The US State Department is working to stop the deportation of 100 mostly Christian Iranians from Vienna, where they have been stranded for over a year, back to Iran during the current crackdown on dissidents.

The government officials are trying to negotiate a resolution with Austria so that the Iranians, who were trying to seek asylum the US, will not be sent back to a country where they will likely be tortured and executed. However, the State Department is still denying the entry into the US and will not say why, even though the US invited them to travel at their own expense to Vienna in the first place.

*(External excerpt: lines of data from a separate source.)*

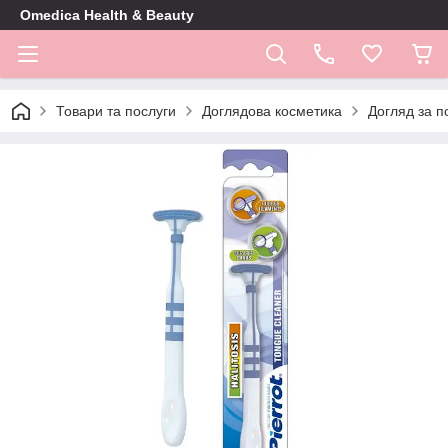
Omedica Health & Beauty
Товари та послуги
Доглядова косметика
Догляд за 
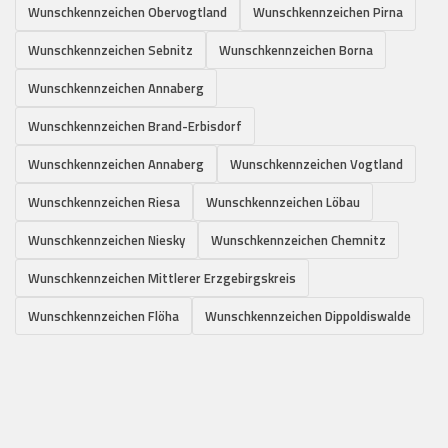
Wunschkennzeichen Obervogtland
Wunschkennzeichen Pirna
Wunschkennzeichen Sebnitz
Wunschkennzeichen Borna
Wunschkennzeichen Annaberg
Wunschkennzeichen Brand-Erbisdorf
Wunschkennzeichen Annaberg
Wunschkennzeichen Vogtland
Wunschkennzeichen Riesa
Wunschkennzeichen Löbau
Wunschkennzeichen Niesky
Wunschkennzeichen Chemnitz
Wunschkennzeichen Mittlerer Erzgebirgskreis
Wunschkennzeichen Flöha
Wunschkennzeichen Dippoldiswalde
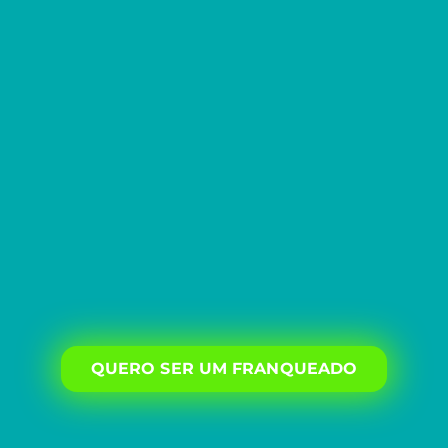
QUERO SER UM FRANQUEADO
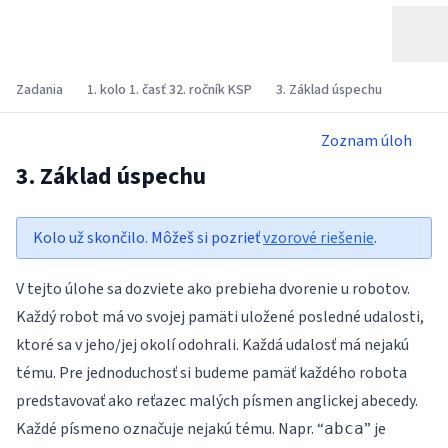
Zadania
1. kolo 1. časť 32. ročník KSP
3. Základ úspechu
Zoznam úloh
3. Základ úspechu
Kolo už skončilo. Môžeš si pozrieť
vzorové riešenie
.
V tejto úlohe sa dozviete ako prebieha dvorenie u robotov.
Každý robot má vo svojej pamäti uložené posledné udalosti,
ktoré sa v jeho/jej okolí odohrali. Každá udalosť má nejakú
tému. Pre jednoduchosť si budeme pamäť každého robota
predstavovať ako reťazec malých písmen anglickej abecedy.
Každé písmeno označuje nejakú tému. Napr. “
” je
abca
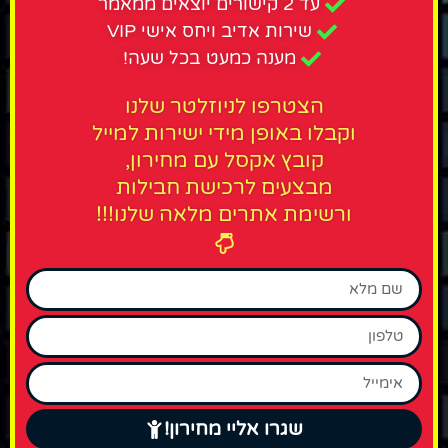
עד 2 קישורים יוצאים ממאמר
שירות אדיב ויחס אישי VIP
מענה כמעט בכל שעה!
הצטרפו לניוזלטר שלנו
וקבלו באופן מידי ישירות למייל
קובץ אקסל עם מחירון,
מבצעים לרכישת חבילות
ורשימת אתרים מלאה שלנו!!!
שגרו אליי מחירון!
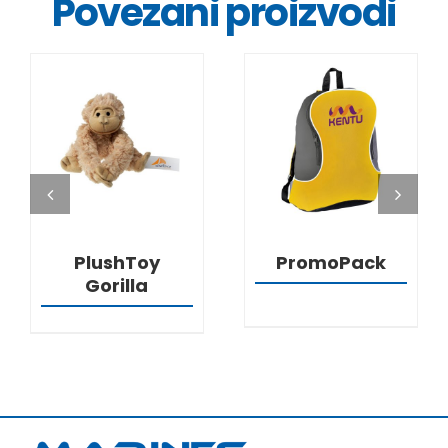
Povezani proizvodi
DETALJI
DETALJI
PlushToy
PromoPack
Gorilla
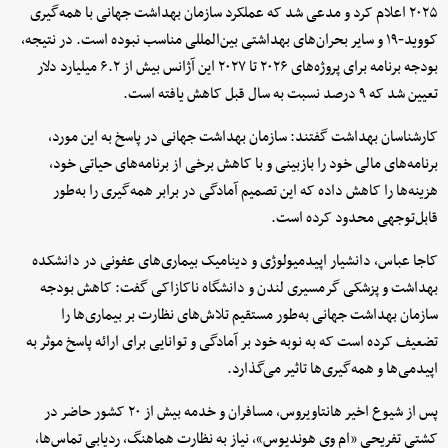
۲۰۲۵ اعلام کرد و مدعی شد که عملکرد سازمان بهداشت جهانی با همه‌گیری
کووید‑۱۹ و سایر بحران‌های بهداشتی بین‌المللی مناسب نبوده است. در نتیجه،
بودجه برنامه برای پروژه‌های ۲۰۲۶ تا ۲۰۲۷ این آژانس بیش از ۶.۲ میلیارد دلار
تعیین شد که ۹ درصد نسبت به سال قبل کاهش یافته است.
کارشناسان بهداشت گفتند: سازمان بهداشت جهانی در پاسخ به این مورد،
برنامه‌های مالی خود را بازبینی و با کاهش برخی از برنامه‌های حیاتی خود،
هزینه‌ها را کاهش داده که این تصمیم آمادگی در برابر همه‌گیری را به‌طور
قابل‌توجهی محدود کرده است.
کاجا عباس، دانشیار اپیدمیولوژی و دینامیک بیماری‌های عفونی در دانشکده
بهداشت و پزشکی گرمسیری لندن و دانشگاه ناکازاکی گفت: کاهش بودجه
سازمان بهداشت جهانی به‌طور مستقیم تلاش‌های نظارت بر بیماری‌ها را
تضعیف کرده است که به نوبه خود بر آمادگی و توانایی برای ارائه پاسخ موثر به
اپیدمی‌ها و همه‌گیری‌ها تاثیر می‌گذارد.
پس از شیوع اخیر هانتاویروس، مسافران و خدمه بیش از ۲۰ کشور حاضر در
کشتی تفریحی «ام وی هوندیوس»، نیاز به نظارت هماهنگ، ردیابی تماس‌ها،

Cheryl Harris, a representative for the State Department’s Bureau of Population, Refugees and Migration said the US Refugee Admissions Program (USRAP) has resettled more than 53,000 Iranian religious minorities through a “unique partnership with Austria, which allows temporary entry of applicants directly into Austria from Iran for USRAP processing” but that US security was of paramount concern.

Nina Shea, an international human rights lawyer who directs the Center for Religious Freedom at the Hudson Institute, said: “[This group] would be put at tremendous risk of persecution after having attempted to leave Iran for the ‘Great Satan’ [the US]. It’s unconscionable to send them back—we did not even do that to Taliban terrorists at Gitmo prison, those from China whom we feared would face persecution if we sent them back home.”

The group, members are seeking asylum under the Lautenberg amendment, which grants persecuted religious minorities special refugee status.

In Iran, they face arrest, torture, beatings, and other punishments at the hands of the authorities. On December 28, the Iranian Regime sentenced two Iranian Christians to eight years in prison on national security charges for trying to exempt Christian students from Islamic studies classes.

If this group is sent back to Iran, human rights activists say it will go against everything that Donald Trump has said about religious freedom, when he declared January 16 to be Religious Freedom Day, and Iranian dissidents, when he tweeted support for the protesters.

Ann Buwalda, executive director of the Jubilee Campaign, a nonprofit that advocates for religious minorities who suffer persecution in their home countries, said that holding up the group’s entry into the US for over a year is particularly cruel, as they have already endured generations of persecution in Iran.

She said: “My concern is that the State Department is thwarting the whole intent of the Lautenberg amendment, which recognizes religious communities in Iran as being persecuted communities.”

In the Iran protests so far, at least 50 people have been killed, 8,000 arrested, and five tortured to death in prison.